Forme-t-on trop de médecins ?

Fabien Bray
Oui
Je vais me faire l'avocat du diable. On en a formés trop peu, trop longtemps. On le paye tous : Les patients galèrent à se soigne... Lire plus
La PPL suggère, en outre, de faire évoluer la pratique avancée, en "proposant trois lieux d’exercice supplémentaires au sein des services de protection maternelle et infantile (PMI), de santé scolaire et d’aide sociale à l’enfance", et en ouvrant la possibilité pour certaines infirmières spécialisées (infirmières anesthésistes, infirmières de bloc, puéricultrices…) qui souhaitent "évoluer professionnellement" d'exercer en pratique avancée, "sans modifier leurs conditions de diplomation".

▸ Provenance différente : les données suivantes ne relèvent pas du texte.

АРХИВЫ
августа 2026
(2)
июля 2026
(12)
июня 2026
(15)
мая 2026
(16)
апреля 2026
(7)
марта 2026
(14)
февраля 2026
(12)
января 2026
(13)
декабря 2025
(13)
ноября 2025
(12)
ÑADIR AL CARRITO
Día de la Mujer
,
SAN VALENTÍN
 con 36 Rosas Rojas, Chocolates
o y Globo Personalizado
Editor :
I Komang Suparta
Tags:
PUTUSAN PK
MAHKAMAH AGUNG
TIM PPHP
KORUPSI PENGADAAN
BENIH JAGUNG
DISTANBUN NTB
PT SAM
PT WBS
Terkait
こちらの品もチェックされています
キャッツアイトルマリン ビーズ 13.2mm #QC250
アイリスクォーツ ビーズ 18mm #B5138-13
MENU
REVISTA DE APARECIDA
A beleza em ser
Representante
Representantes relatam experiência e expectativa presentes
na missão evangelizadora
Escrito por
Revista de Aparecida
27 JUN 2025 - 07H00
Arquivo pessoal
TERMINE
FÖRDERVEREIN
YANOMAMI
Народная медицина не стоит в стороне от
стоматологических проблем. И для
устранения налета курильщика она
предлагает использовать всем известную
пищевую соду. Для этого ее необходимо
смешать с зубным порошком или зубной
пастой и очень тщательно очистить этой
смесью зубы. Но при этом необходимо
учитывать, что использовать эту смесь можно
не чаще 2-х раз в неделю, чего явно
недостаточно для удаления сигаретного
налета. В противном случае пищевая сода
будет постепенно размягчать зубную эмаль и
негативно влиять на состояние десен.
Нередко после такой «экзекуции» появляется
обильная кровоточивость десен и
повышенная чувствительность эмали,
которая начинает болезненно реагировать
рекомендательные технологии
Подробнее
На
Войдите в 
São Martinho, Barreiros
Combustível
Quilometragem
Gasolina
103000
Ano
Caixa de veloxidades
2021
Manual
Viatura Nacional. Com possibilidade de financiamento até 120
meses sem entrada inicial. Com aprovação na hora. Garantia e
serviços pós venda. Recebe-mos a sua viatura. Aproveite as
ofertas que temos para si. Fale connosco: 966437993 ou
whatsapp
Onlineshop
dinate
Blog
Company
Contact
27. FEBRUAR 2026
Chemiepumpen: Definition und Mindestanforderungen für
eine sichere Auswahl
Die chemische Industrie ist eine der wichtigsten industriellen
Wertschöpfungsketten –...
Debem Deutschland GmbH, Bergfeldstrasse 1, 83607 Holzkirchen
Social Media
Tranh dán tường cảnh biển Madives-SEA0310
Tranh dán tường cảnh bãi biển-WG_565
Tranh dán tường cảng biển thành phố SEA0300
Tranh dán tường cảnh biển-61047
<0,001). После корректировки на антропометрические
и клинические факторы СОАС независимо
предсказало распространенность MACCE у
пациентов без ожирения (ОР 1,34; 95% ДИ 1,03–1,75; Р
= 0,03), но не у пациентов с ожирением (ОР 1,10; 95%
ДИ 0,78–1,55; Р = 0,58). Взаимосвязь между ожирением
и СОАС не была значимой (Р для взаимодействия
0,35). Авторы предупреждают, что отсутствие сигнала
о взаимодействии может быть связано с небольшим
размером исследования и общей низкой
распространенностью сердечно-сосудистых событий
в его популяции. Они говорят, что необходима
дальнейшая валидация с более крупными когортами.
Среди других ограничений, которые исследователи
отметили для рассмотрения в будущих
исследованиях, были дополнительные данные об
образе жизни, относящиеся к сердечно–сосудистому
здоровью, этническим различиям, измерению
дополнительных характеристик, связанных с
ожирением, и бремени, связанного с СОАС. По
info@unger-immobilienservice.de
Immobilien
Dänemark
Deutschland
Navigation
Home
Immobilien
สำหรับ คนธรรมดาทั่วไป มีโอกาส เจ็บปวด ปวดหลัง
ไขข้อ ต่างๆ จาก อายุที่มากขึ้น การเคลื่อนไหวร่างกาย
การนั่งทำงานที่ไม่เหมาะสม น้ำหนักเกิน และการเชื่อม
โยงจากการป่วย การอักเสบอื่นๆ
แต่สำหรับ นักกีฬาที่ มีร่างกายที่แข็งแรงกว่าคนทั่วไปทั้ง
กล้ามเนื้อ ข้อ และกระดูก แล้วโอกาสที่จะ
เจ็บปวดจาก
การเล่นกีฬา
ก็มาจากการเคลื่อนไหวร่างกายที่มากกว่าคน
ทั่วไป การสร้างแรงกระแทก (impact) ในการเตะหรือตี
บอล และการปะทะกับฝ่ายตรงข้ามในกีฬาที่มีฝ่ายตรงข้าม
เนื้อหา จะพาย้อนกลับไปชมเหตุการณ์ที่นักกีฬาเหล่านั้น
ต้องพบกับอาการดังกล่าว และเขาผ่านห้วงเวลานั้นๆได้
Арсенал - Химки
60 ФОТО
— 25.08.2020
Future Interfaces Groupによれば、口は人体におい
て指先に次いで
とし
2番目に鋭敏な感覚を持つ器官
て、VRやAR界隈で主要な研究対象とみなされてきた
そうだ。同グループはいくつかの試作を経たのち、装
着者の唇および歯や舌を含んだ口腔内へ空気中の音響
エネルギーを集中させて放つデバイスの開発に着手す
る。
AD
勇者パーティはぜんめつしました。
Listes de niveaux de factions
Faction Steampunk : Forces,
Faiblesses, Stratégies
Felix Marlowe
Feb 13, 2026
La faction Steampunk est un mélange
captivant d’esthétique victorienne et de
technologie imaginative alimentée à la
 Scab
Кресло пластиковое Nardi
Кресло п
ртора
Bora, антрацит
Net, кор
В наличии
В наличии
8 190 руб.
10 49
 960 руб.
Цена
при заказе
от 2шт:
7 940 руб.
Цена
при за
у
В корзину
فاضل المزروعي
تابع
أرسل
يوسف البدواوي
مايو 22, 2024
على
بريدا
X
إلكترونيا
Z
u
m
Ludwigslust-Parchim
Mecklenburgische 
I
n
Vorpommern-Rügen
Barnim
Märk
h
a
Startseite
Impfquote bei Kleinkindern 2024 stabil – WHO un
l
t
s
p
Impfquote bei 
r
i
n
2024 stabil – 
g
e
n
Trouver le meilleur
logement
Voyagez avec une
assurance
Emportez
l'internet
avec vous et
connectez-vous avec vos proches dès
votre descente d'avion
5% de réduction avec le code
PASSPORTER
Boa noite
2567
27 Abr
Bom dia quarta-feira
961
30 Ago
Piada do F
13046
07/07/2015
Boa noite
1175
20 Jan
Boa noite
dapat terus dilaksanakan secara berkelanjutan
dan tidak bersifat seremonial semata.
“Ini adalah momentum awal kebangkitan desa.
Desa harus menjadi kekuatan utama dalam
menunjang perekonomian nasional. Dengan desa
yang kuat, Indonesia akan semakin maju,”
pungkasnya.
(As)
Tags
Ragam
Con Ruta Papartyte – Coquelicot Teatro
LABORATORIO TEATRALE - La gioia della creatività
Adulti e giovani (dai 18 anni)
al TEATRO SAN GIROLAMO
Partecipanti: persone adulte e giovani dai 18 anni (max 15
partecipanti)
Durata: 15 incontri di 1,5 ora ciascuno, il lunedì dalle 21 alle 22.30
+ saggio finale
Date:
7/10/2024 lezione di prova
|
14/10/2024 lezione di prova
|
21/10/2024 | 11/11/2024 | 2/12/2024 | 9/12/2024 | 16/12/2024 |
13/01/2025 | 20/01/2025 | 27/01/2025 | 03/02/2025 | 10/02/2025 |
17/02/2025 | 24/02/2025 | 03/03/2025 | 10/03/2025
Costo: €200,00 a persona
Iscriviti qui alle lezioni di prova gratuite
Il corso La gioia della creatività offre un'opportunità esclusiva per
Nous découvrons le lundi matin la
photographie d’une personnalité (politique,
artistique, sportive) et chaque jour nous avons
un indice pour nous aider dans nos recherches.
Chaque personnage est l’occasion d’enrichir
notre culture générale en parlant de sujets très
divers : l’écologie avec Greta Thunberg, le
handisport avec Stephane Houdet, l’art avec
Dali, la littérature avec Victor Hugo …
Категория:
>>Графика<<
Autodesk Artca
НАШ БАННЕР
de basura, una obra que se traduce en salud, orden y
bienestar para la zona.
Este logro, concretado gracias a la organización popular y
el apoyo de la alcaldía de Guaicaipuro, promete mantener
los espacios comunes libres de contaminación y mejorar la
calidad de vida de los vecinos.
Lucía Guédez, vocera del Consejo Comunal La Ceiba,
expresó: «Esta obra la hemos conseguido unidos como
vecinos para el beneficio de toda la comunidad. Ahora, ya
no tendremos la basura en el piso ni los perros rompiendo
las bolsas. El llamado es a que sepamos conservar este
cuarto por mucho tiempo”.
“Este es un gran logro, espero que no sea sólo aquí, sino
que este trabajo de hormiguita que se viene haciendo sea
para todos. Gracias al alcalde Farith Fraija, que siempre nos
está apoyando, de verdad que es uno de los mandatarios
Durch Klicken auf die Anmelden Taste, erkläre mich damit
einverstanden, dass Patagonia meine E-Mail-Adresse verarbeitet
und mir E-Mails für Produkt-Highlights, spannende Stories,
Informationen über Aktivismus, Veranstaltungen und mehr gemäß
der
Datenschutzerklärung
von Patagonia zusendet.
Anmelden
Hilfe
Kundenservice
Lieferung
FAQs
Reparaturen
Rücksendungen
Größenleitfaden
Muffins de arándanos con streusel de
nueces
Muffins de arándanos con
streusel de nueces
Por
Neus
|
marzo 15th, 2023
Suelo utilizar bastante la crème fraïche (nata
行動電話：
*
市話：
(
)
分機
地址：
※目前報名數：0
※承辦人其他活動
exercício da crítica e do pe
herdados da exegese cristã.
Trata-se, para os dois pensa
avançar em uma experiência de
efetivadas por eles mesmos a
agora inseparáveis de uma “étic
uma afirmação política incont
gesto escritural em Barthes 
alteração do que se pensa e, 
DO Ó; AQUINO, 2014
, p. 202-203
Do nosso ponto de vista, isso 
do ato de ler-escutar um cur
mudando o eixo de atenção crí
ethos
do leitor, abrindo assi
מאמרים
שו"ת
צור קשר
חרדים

S'il se dit "favorable" à "une valorisation de la profession infirmière et à l’architecture proposée avec la consécration législative des 'piliers de l’activité' […] et le renvoi au domaine réglementaire des domaines d’activités et des listes d’actes", le Cnom regrette l'absence de la mention du parcours de soins coordonné par le médecin dans ce texte, et demande ainsi son intégration. "L’absence de coordination augmenterait le cloisonnement que tout le monde déplore dans le système de santé et constitue un danger pour la sécurité du patient, la protection de la santé publique mais aussi pour des raisons économiques", alerte-t-il.
Il s'inquiète également de la modification du code de la santé publique envisagée par cette PPL : "il est proposé que ne relèvent pas d’un exercice illégal de la médecine, les 'infirmiers qui effectuent des consultations infirmières dans des conditions prévues par décret en Conseil d’État, ou qui prescrivent les produits de santé et examens ou effectuent les actes professionnels et soins figurant sur les listes prévues à l’article L. 4311-1'. Il est également mentionné le diagnostic infirmier." Or, pour l'Ordre, "on ne peut pas mettre sur le même plan législatif le diagnostic médical et le traitement médical avec la consultation infirmière, le diagnostic infirmier et les prescriptions que les infirmiers peuvent réaliser".
Le Cnom réclame donc la suppression de cette mesure qui créé une "confusion dangereuse". "Si l’intention des auteurs de la proposition n’est pas que les 600 000 infirmiers concernés exercent la médecine, cette suppression ne devrait pas faire difficulté."
La pratique avancée, oui mais…
Le Cnom demande par ailleurs que soient consultées l'Académie de médecine et la Haute Autorité de santé (HAS) sur les domaines d’activité et de compétences et la liste des actes et soins réalisés par les infirmières, afin "d’asseoir le dispositif sur des bases solides et scientifiques".
S'agissant de la pratique avancée, l'Ordre des médecins se dit "favorable" aux nouveaux terrains d’activité proposés. Mais s'inquiète de l'ouverture de la pratique avancée à certaines infirmières spécialisées, qui pourrait se faire "sans modifier leurs conditions de diplomation". Cela risquerait, pour le Cnom, d'"éloigner les IPA de l'universitarisation au travers d’équivalences". Enfin, il fait part de son "incompréhension" devant la suppression des consultations obligatoires de l'Académie de médecine, de la HAS et des ordres professionnels concernant les domaines d'intervention en pratique avancée et des conditions et les règles de l'exercice en pratique avancée.